Morning all,

I just look outside at my deck. The snow there is piled up to my waist, at the least, and the fence in the backyard has snow covering 2/3 of it.

We’ve had a lot of snow. 🙂 And a lot of snow days from school which is keeping me busy and putting me behind in many things. But, happily, I’m at least about done with the steampunk detective story I’ve been working on.

It’s tentatively entitled “The Case of the Brimstone Contract,” and I have put the big confrontation with the villain and the romance aftermath to finish. I also have to go back through the story and layer in the world-building that’s sprung up as I was writing. I’ll top off at about 20,000 words or so, I think.

To make my life difficult, I put magic in the story but I didn’t know how it worked until this morning.

Then I was watching “How the Earth Was Made” while drinking my tea (loose tea, from Fortnum & Mason, yummy) and learned about the microscopic algae things at Shark’s Bay in Australia that basically convert sunlight into oxygen and exudes rock as part of the overall process.

Basically, the buggers convert light (energy) to an actual substance.

This seemed, I don’t know, somewhat magical to me.

So I thought a version of this would be a good basis for magic powers.

The magic users in my alternate Victorian world can convert energy to something else, with a by product as well.

So the steampunk machines are run on coal but the coal would be produced by a spell cast by a magician that converts energy into coal. Of course, it’s a little more expensive than actual coal, magicians being rare, but it’s more reliable and runs the machines much more efficiently.

I know, I know. It doesn’t make real science sense.

But it does make magical/imaginary science sense, at least I hope it does when I’m done with it.

So my magic users would basically have this plant-like talent for converting energy and it comes out in various forms.

My heroine does it unconsciously. To a talented magic user who can see the process, she walks around with somewhat of a glow as the sunlight is converted to radiance around her. But she has no idea she has it or how to use it.

The hero, my Holmes character, basically has a slight of hand talent, in which he can get rid of light/energy and thus can appear surrounded or hidden in blackness.

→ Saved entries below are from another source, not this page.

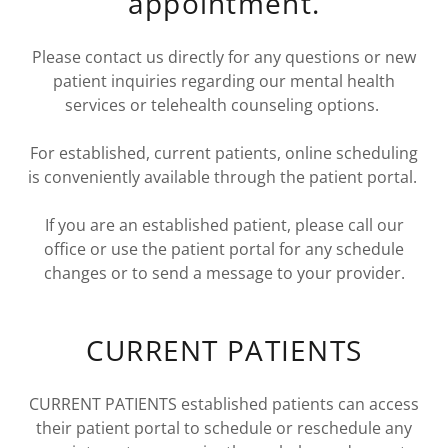
appointment.
Please contact us directly for any questions or new
patient inquiries regarding our mental health
services or telehealth counseling options.
For established, current patients, online scheduling
is conveniently available through the patient portal.
If you are an established patient, please call our
office or use the patient portal for any schedule
changes or to send a message to your provider.
CURRENT PATIENTS
CURRENT PATIENTS established patients can access
their patient portal to schedule or reschedule any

Which comes in handy for a sneaky detective.

So my Big Bad, the devil-type, can basically take energy from *people* if they agree to the process. It’s just another form of conversion of energy to something useful. But the process requires the person to agree. So the Big Bad learns how to tempt them into agreeing.

All this evolves into the legend of the devil tempting people in order to steal their souls.

And I think I can go forward with this in the short stories that come next after this tale and develop and overall Big Bad that takes a few adventures for my Holmes & Watson to solve.